FDA Sets New Guidelines for Gluten Free Labeling

BAY COUNTY-- The Food and Drug Administration is cracking down on products that claim they're "gluten-free".

As of August 5, 2014, the claim can only be made on foods containing less than 20 parts per million of gluten.

The new regulations are important for consumers who suffer from celiac disease and don't absorb nutrients as well.

Austin Hairfield has been gluten free for a few months.

"I started shopping gluten free when I started dating my girlfriend and realized that she actually has a diagnosed gluten allergy. So she has celiac," said Hairfield.

He says grocery shopping takes much longer now.

"You kind of get in the nitty gritty of, again, going ingredient by ingredient and that, again, can take awhile until you're familiar with what these really long complex ingredients are."

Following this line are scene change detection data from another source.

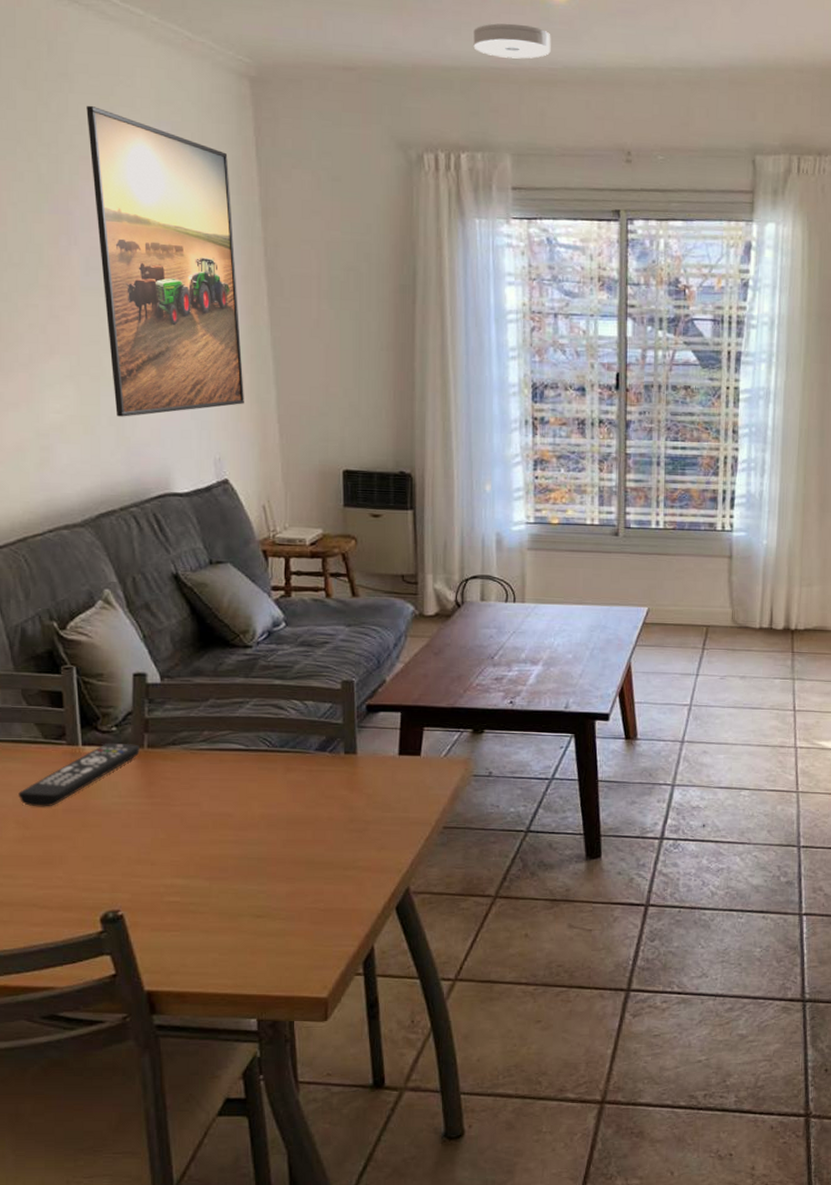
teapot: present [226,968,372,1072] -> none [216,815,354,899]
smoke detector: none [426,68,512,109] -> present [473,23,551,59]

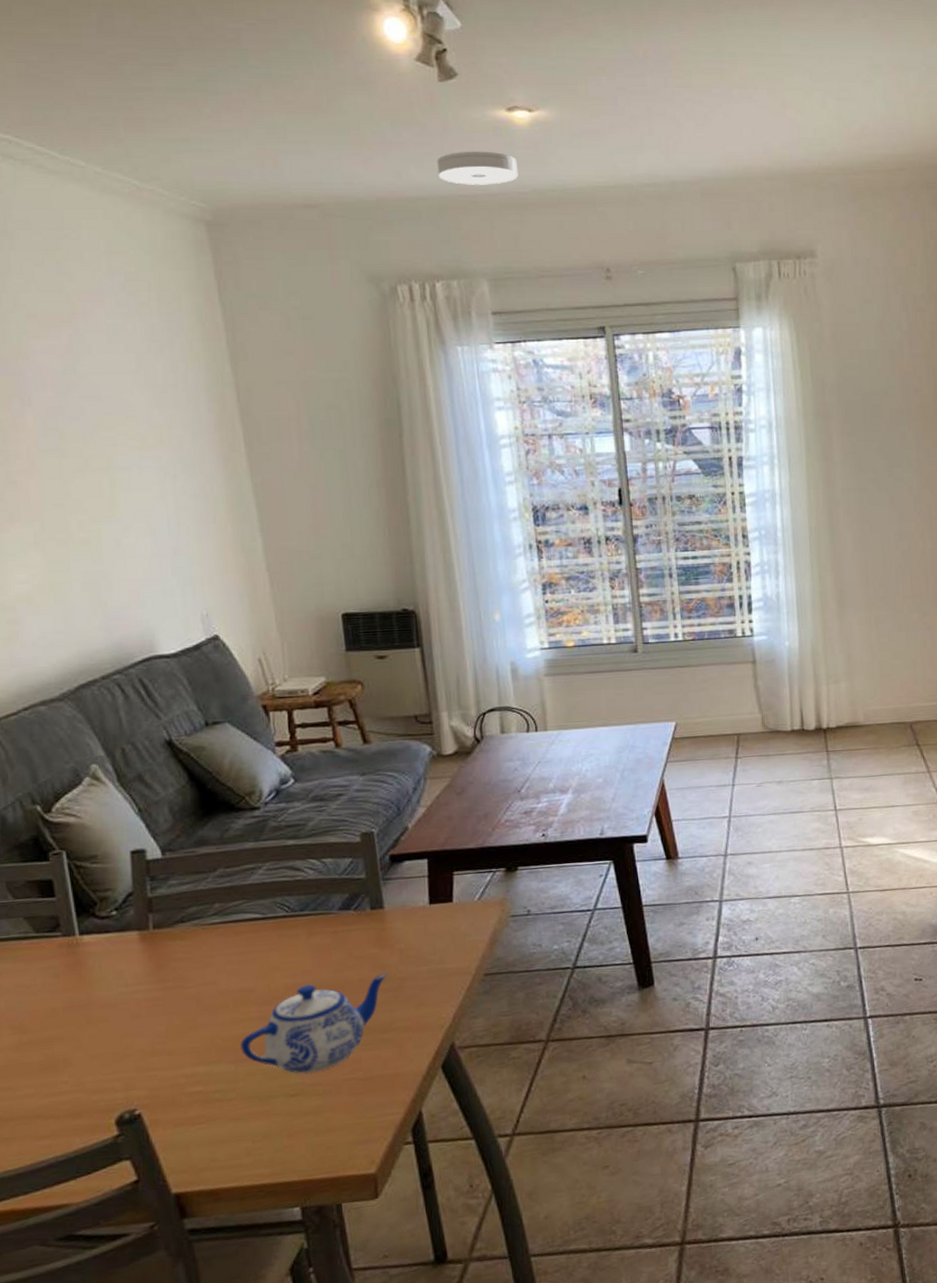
remote control: present [18,742,140,807] -> none [11,926,145,1009]
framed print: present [86,105,244,417] -> none [30,261,229,581]
teapot: none [216,815,354,899] -> present [240,973,387,1074]

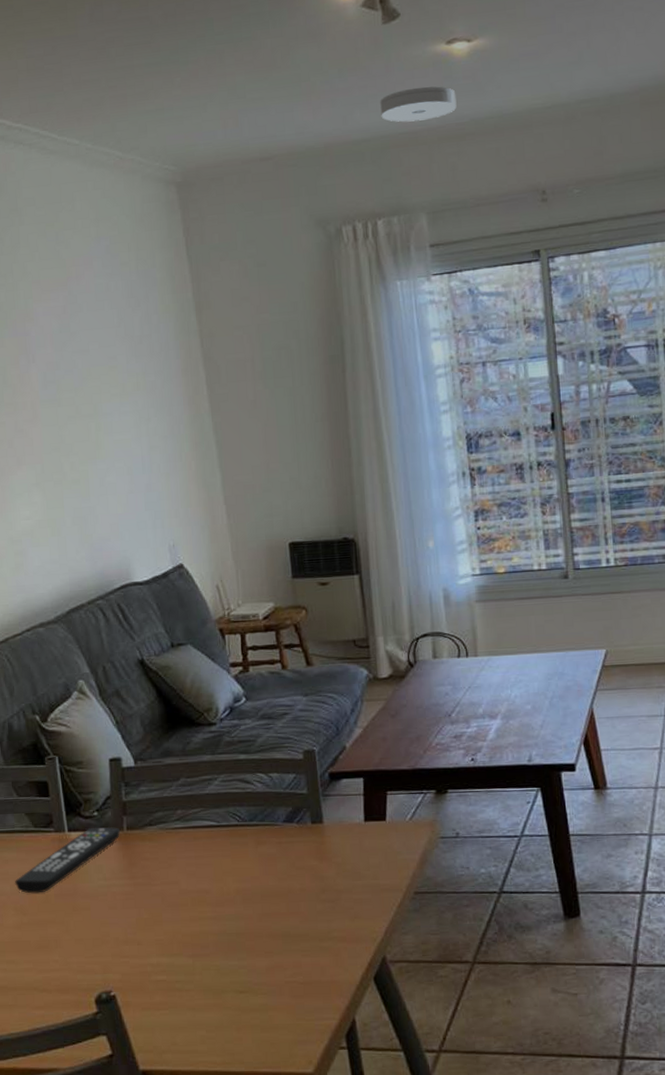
remote control: none [11,926,145,1009] -> present [15,826,120,894]
teapot: present [240,973,387,1074] -> none [198,885,326,974]

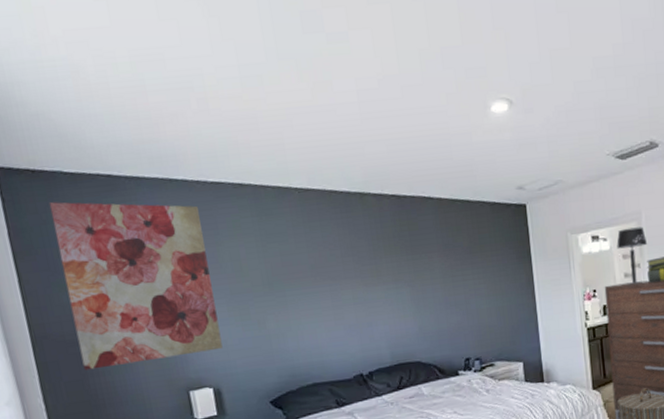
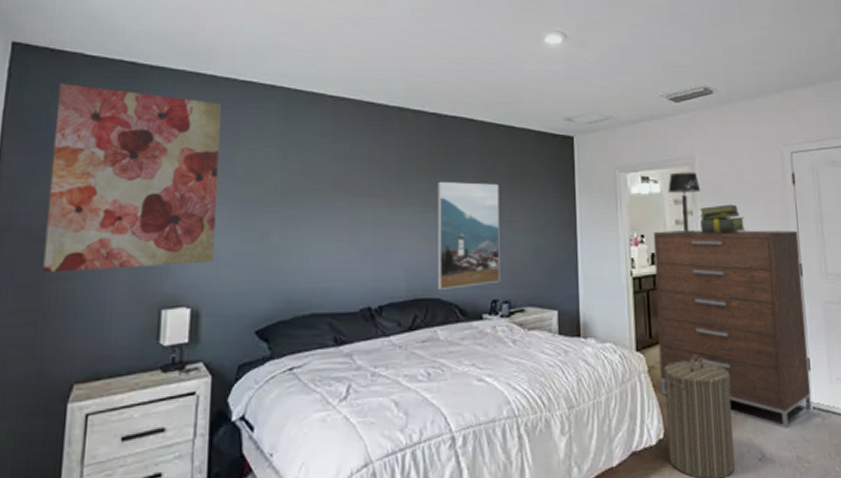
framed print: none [405,256,471,354] -> present [438,181,501,290]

Last year, the Food and Drug Administration announced strict guidelines for "gluten-free" packaging.

But the administration gave manufacturers until August 5, 2014, to make the switch.

"So this is one of the products that doesn't really say 'gluten-free' but you have to look to make sure it doesn't have any glutenous ingredients."

The standard will ensure "gluten-free" really does mean "gluten-free".
Those products are crucial to those who have celiac disease.
The disease affects 1 percent of the population, but is one of the world's most prevalent genetic auto-immune conditions.

It's a condition that damages the lining of the small intestine and prevents it from absorbing parts of food that are important for staying healthy.

Gluten, a type of protein often found in wheat, barley, rye, and possibly oats, can trigger that symptom.

The new regulation makes sure companies can't label products "gluten-free" if they are cross-contaminated from other products in the same facility.

"The difference in how many particles of glutinous material is in them can actually be the difference in getting sick after a nice dinner and not."

Food packaging that fails to meet the requirements "will be subject to regulatory action."

The new regulations don't apply to restaurants, but the Food and Drug Administration is encouraging them to comply.